____ DATA TO USE
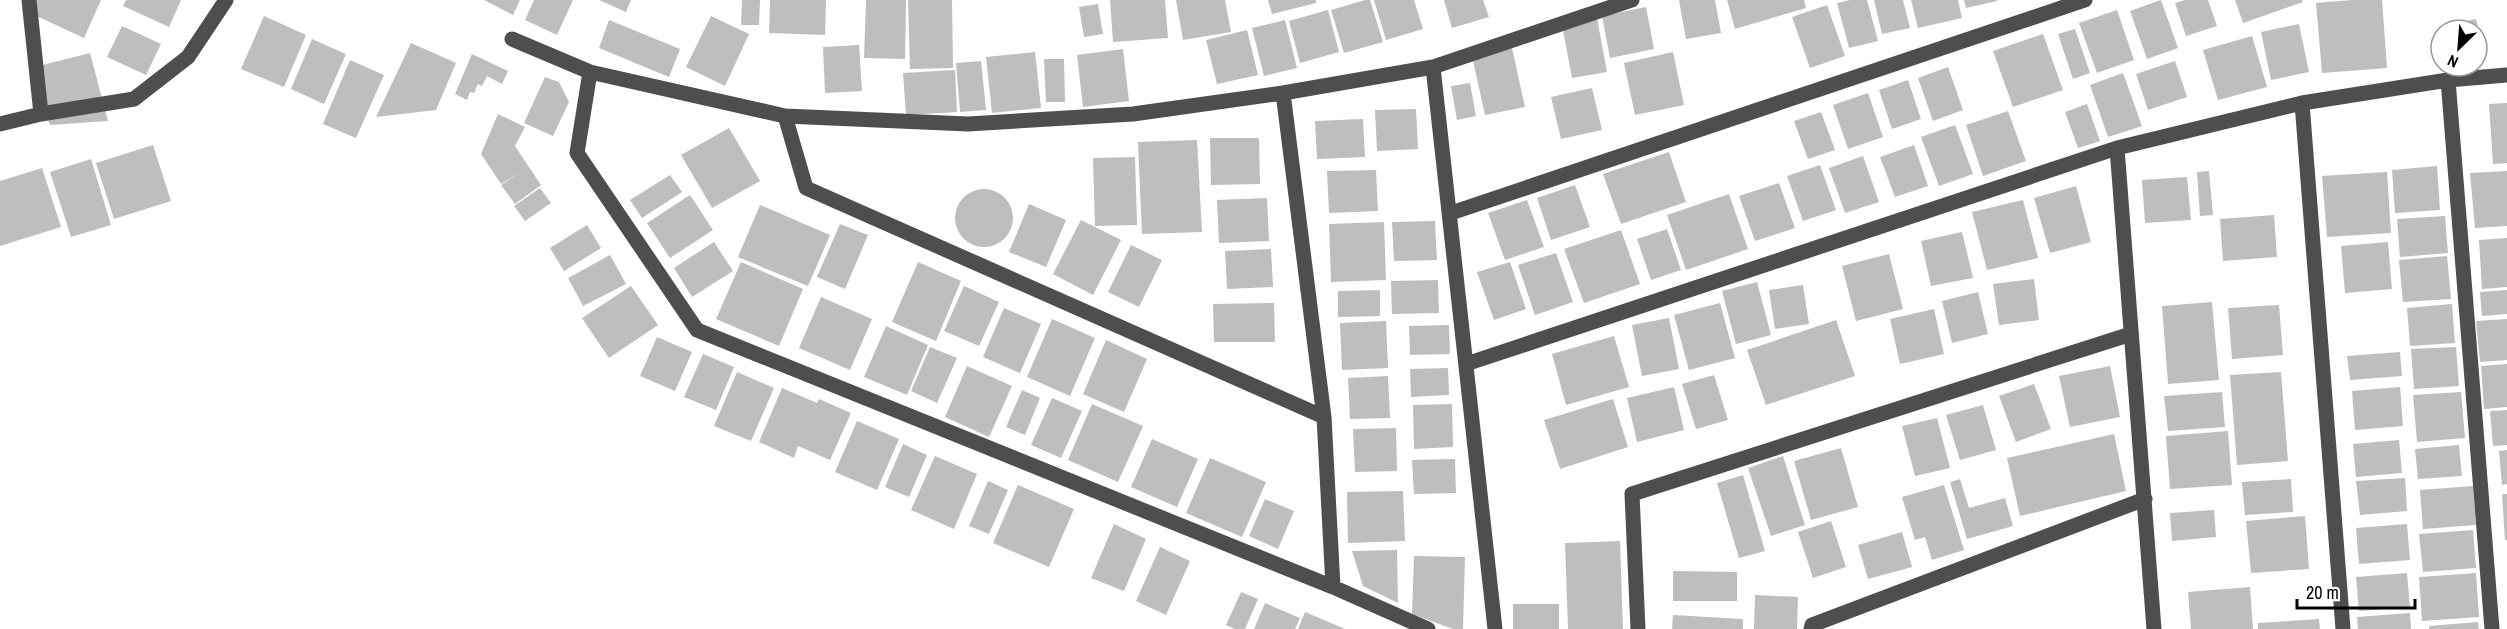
<svg xmlns="http://www.w3.org/2000/svg" width="2507" height="629" viewBox="0 0 2507 629" font-family="'Archivo Narrow',sans-serif">
	<style>
		.building { fill: #bebebe }
		.lines { fill: none; stroke-linecap: round; stroke-linejoin: round }
		.minor { stroke: #4e4e4e; stroke-width: 15 }
	</style>
	<rect width="100%" height="100%" fill="#fff"/>
	<path class="building" d="M33,0H101L84,38L28,12Z
		M126,0H181L169,27L123,6Z
		M484,0H520L513,15Z
		M534,0H573L557,35L525,20Z
		M599,0H631L626,12Z
		M742,0H760L759,25H741Z
		M770,0H826L825,35L769,33Z
		M866,0H906L905,59L864,58Z
		M908,0H952L953,68L910,69Z
		M1110,0H1165L1168,38L1113,42Z
		M1176,0H1225L1231,32L1183,40Z
		M1268,0H1316V3L1272,14Z
		M1365,0H1370L1383,42L1344,53L1331,10Z
		M1374,0H1414L1423,29L1386,40Z
		M1444,0H1483L1489,17L1452,28Z
		M1679,0H1715L1721,33L1686,39Z
		M1727,0H1804L1806,8L1735,29Z
		M1850,0H1867L1878,41L1849,48L1837,3Z
		M1874,0H1903L1910,28L1882,34Z
		M1911,0H1958L1962,18L1918,28Z
		M1964,0H1997V1L1966,8Z
		M2161,0L2178,48L2147,59L2130,11Z
		M2185,0H2208L2217,26L2186,36L2175,3Z
		M2235,0H2302L2303,2L2243,23Z
		M2352,0H2382L2387,68L2322,73L2316,3Z
		M1098,4L1103,34L1084,37L1079,7Z
		M1827,5L1845,56L1810,68L1792,17Z
		M1646,7L1654,49L1610,58L1602,16Z
		M1328,10L1339,52L1300,63L1289,21Z
		M2117,10L2134,60L2097,73L2079,23Z
		M264,16L306,35L284,87L241,69Z
		M711,16L749,34L725,86L686,67Z
		M1597,18L1607,72L1572,78L1562,25Z
		M2476,19L2483,51L2477,53V30H2458L2457,23Z
		M609,20L680,49L669,77L599,48Z
		M1285,20L1297,68L1264,76L1252,28Z
		M2299,24L2309,72L2271,80L2261,32Z
		M122,26L161,44L146,75L107,57Z
		M2075,29L2090,73L2073,79L2058,34Z
		M1247,30L1258,75L1217,84L1206,40Z
		M2043,34L2063,90L2013,107L1993,51Z
		M2252,36L2267,87L2218,100L2203,50Z
		M312,39L346,54L324,104L291,89Z
		M411,43L456,63L436,110L376,117Z
		M859,45L862,91L825,93L823,47Z
		M1512,48L1525,107L1485,115L1472,56Z
		M1123,49L1129,101L1083,107L1077,55Z
		M1035,52L1041,108L992,113L986,57Z
		M1673,52L1684,105L1635,115L1624,63Z
		M90,53L108,121L50,125L31,68Z
		M472,54L508,71L502,84L487,76L482,86L478,84L474,93L470,92L467,100L455,94Z
		M1044,59H1064L1065,102H1046Z
		M350,60L384,75L356,138L323,124Z
		M981,61L986,110L960,112L956,63Z
		M2175,61L2187,97L2148,110L2136,74Z
		M1948,67L1963,110L1933,121L1918,78Z
		M955,70L957,112L906,115L903,73Z
		M2123,73L2142,126L2108,137L2090,85Z
		M545,77L559,82L569,102L553,136L524,123Z
		M1908,80L1921,119L1892,129L1879,90Z
		M1470,83L1476,116L1457,120L1451,86Z
		M1592,88L1602,130L1561,139L1551,97Z
		M1868,93L1883,137L1848,149L1833,105Z
		M2507,103V163L2493,164L2489,104Z
		M2087,104L2100,141L2078,148L2065,112Z
		M1416,109L1418,149L1377,151L1375,110Z
		M2008,111L2026,161L1983,176L1966,125Z
		M1821,112L1835,150L1808,159L1794,121Z
		M498,114L525,127L515,146L541,185L515,204L501,185L522,171L501,184L481,154Z
		M1363,119L1365,157L1317,159L1315,121Z
		M1955,125L1973,174L1939,186L1921,137Z
		M729,128L760,181L712,208L681,155Z
		M1210,138H1259L1260,184L1211,185Z
		M1197,140L1202,232L1142,234L1138,142Z
		M153,145L171,201L114,219L96,163Z
		M1914,145L1928,186L1895,197L1880,157Z
		M1669,152L1686,202L1621,224L1603,174Z
		M1863,156L1879,202L1845,213L1829,168Z
		M1135,157L1137,225L1095,226L1093,158Z
		M91,159L111,225L71,237L50,172Z
		M1820,165L1836,210L1803,221L1787,176Z
		M2437,166L2440,210L2395,213L2392,170Z
		M42,168L61,227L0,246V181Z
		M1376,170L1378,211L1329,213L1327,171Z
		M2209,171L2213,215L2200,216L2197,172Z
		M2507,171V226L2475,228L2470,173Z
		M2387,172L2391,233L2327,237L2322,176Z
		M670,175L682,192L642,218L630,200Z
		M2187,177L2191,220L2145,223L2142,180Z
		M1779,183L1795,228L1755,241L1739,196Z
		M1575,185L1590,227L1551,240L1537,198Z
		M2076,186L2091,242L2050,253L2034,198Z
		M540,188L551,203L525,221L514,206Z
		M955 218a29 29 0 1 1 58 0a29 29 0 1 1-58 0Z
		M1729,194L1748,249L1686,270L1667,215Z
		M690,195L713,230L670,258L647,223Z
		M1267,198L1269,241L1219,243L1217,200Z
		M1527,200L1544,247L1505,260L1488,213Z
		M2023,200L2038,258L1987,270L1972,212Z
		M1029,204L1066,220L1046,267L1009,252Z
		M760,205L830,235L808,286L738,257Z
		M2274,215L2277,257L2223,261L2220,219Z
		M2445,216L2448,253L2400,257L2397,219Z
		M1081,220L1121,240L1093,295L1053,274Z
		M1435,221L1437,260L1394,261L1392,222Z
		M1384,222L1386,280L1331,282L1329,224Z
		M840,224L868,235L845,289L817,277Z
		M587,225L601,248L564,271L550,248Z
		M1667,229L1681,270L1651,280L1637,239Z
		M1621,230L1640,284L1584,303L1564,249Z
		M1962,232L1973,278L1931,286L1921,241Z
		M2507,238V287L2482,289L2479,240Z
		M714,242L733,271L692,297L674,268Z
		M2388,242L2392,289L2345,293L2341,246Z
		M1131,245L1162,260L1139,307L1108,292Z
		M1271,249L1273,287L1227,289L1225,251Z
		M1556,253L1573,302L1535,315L1518,265Z
		M1889,254L1903,309L1856,321L1842,266Z
		M610,255L626,284L583,306L568,278Z
		M2447,256L2451,299L2403,302L2399,260Z
		M741,262L803,289L779,346L716,319Z
		M918,262L961,281L936,341L892,322Z
		M1510,262L1526,309L1494,320L1477,272Z
		M2034,279L2039,320L1999,325L1993,284Z
		M1438,280L1439,313L1392,314L1391,281Z
		M1757,282L1771,335L1736,344L1722,291Z
		M1803,285L1809,324L1775,329L1769,290Z
		M631,286L658,325L609,358L582,318Z
		M964,286L999,302L979,346L944,331Z
		M1380,290V316L1338,317V291Z
		M2507,290V314L2482,316L2480,292Z
		M1978,292L1988,334L1952,343L1942,301Z
		M821,297L872,319L850,370L799,348Z
		M2212,302L2219,380L2168,384L2162,306Z
		M1274,303L1275,342H1214L1213,304Z
		M1720,303L1735,358L1689,370L1674,315Z
		M2452,304L2455,343L2410,346L2407,308Z
		M2279,305L2283,355L2232,359L2228,308Z
		M1004,308L1041,324L1020,373L983,357Z
		M1934,309L1944,354L1900,364L1890,319Z
		M1669,318L1679,369L1642,376L1632,325Z
		M1052,319L1095,338L1070,396L1027,377Z
		M2507,319V360L2480,362L2476,321Z
		M1836,320L1855,376L1766,405L1747,350Z
		M1386,321L1388,368L1342,370L1340,323Z
		M1449,325L1450,354L1410,355L1409,326Z
		M886,326L928,345L907,395L864,377Z
		M1614,336L1629,387L1566,405L1552,354Z
		M657,337L692,352L675,391L640,376Z
		M1106,340L1147,359L1124,412L1083,394Z
		M930,347L957,358L937,403L911,391Z
		M2456,347L2459,386L2414,389L2411,349Z
		M2400,352L2402,376L2350,380L2347,356Z
		M703,354L734,367L716,410L684,397Z
		M2507,364V407L2484,409L2481,366Z
		M967,366L1012,386L989,437L945,417Z
		M2110,366L2120,417L2070,427L2059,376Z
		M1448,368L1449,395L1411,397L1410,369Z
		M737,372L774,388L751,441L714,426Z
		M2281,372L2288,461L2237,465L2230,375Z
		M1714,375L1728,420L1696,429L1682,384Z
		M1388,376L1390,418L1350,419L1348,378Z
		M2034,384L2051,429L2016,442L1999,396Z
		M1674,387L1684,430L1637,442L1627,398Z
		M2400,387L2403,426L2355,430L2352,391Z
		M782,388L817,403L819,399L851,413L830,460L798,446L794,458L759,442Z
		M1022,390L1040,398L1025,435L1006,427Z
		M2222,392L2225,427L2168,431L2164,396Z
		M2461,392L2465,438L2417,442L2413,395Z
		M1052,398L1082,411L1061,458L1031,445Z
		M1613,399L1628,447L1560,469L1544,420Z
		M1092,404L1143,426L1118,482L1068,460Z
		M1452,404L1453,447L1414,449L1413,405Z
		M1983,405L1996,450L1960,460L1946,415Z
		M2507,410V445L2493,446L2490,411Z
		M1937,418L1950,468L1915,476L1902,426Z
		M857,421L899,439L877,490L835,472Z
		M1396,428L1397,471L1355,472L1353,429Z
		M2228,431L2232,485L2170,489L2166,436Z
		M2114,434L2126,491L2020,516L2007,458Z
		M1152,439L1198,459L1177,507L1131,487Z
		M2399,440L2402,473L2356,477L2353,444Z
		M903,444L927,455L909,497L885,487Z
		M2459,445L2462,476L2418,479L2415,449Z
		M1841,448L1858,507L1811,520L1794,461Z
		M2507,450V484L2502,485L2499,451Z
		M935,456L977,474L954,529L911,510Z
		M1783,456L1805,525L1771,536L1748,468Z
		M1210,458L1266,482L1242,537L1186,513Z
		M1455,459L1456,493L1414,494L1412,460Z
		M1743,475L1765,551L1739,558L1717,483Z
		M2405,478L2407,511L2360,515L2356,481Z
		M1960,479L1969,508L2005,498L2013,526L1967,539L1950,482Z
		M2291,479L2293,512L2245,515L2242,482Z
		M988,481L1008,490L989,534L969,526Z
		M1018,485L1074,509L1049,567L993,543Z
		M1944,485L1964,550L1932,560L1925,537L1915,540L1902,497Z
		M2473,486L2476,525L2423,529L2420,490Z
		M1403,491L1405,541L1348,543L1347,492Z
		M2502,494H2507V540H2505Z
		M1265,499L1294,511L1278,549L1249,536Z
		M2214,510L2216,537L2172,541L2170,513Z
		M2305,516L2309,569L2251,573L2246,521Z
		M1831,521L1846,567L1813,578L1798,532Z
		M1114,524L1146,539L1124,591L1091,578Z
		M2407,524L2410,560L2359,564L2356,528Z
		M2473,530L2476,568L2423,572L2419,534Z
		M1902,532L1912,567L1868,579L1858,545Z
		M1620,541L1623,629H1568L1565,543Z
		M1160,547L1190,561L1166,615L1136,601Z
		M1397,550L1398,603L1363,586L1352,551Z
		M1414,556L1465,557L1463,629H1453L1412,614Z
		M1673,571L1737,572V601H1673Z
		M2407,573L2410,607L2359,611L2356,577Z
		M2476,573L2479,617L2422,621L2419,577Z
		M2250,587L2253,629H2191L2188,592Z
		M1241,592L1258,599L1245,629H1235L1226,625Z
		M1755,595L1798,597L1797,629H1754Z
		M1265,603L1300,618L1295,629H1254Z
		M1513,604H1559V629H1513Z
		M1305,612L1345,629H1298Z
		M2410,613L2411,629H2358L2357,617Z
		M1673,615L1743,619V629H1672Z
		M2319,619L2320,629H2258V623Z
		M2478,622L2479,629H2429V626Z"/>
	<g class="lines">
		<path class="minor" d="M29,0L41,114
			M512,39L590,72L785,116L968,124L1133,114L1283,93L1433,67L1632,0
			M1433,67L1495,629
			M590,72L577,153L697,330L1333,587L1428,629
			M2448,80L2492,629
			M1283,93L1324,417L1333,587
			M2302,103L2343,629
			M785,116L806,188L1324,417
			M0,124L41,114L134,99L188,57L226,0
			M2117,148L2154,629
			M1451,213L2085,0
			M1466,364L2117,148L2302,103L2448,80L2507,75
			M1638,629L1632,494L2131,334
			M1811,629L1812,625L2145,499"/>
	</g>
	<g transform="translate(2459 48) rotate(205)"><circle r="28" fill="#ffffff" stroke="#999999" stroke-width="1.5"/>
	<path d="M0-4.5L10 22L0 15L-10 22Z" fill="#000000"/>
	<text y="-9" font-size="16" font-weight="bold" text-anchor="middle" fill="#000000">N</text>
	</g>
	<path d="M2297 599v9h118v-9" fill="none" stroke="#000000" stroke-width="3"/>
	<text x="2306" y="599" font-size="18" fill="#000000" stroke="#ffffff" stroke-width="4.5" paint-order="stroke">20 m</text>
</svg>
________
If a line contains the word "text", it counts; say how many such lines the records hold, and give only that number.

2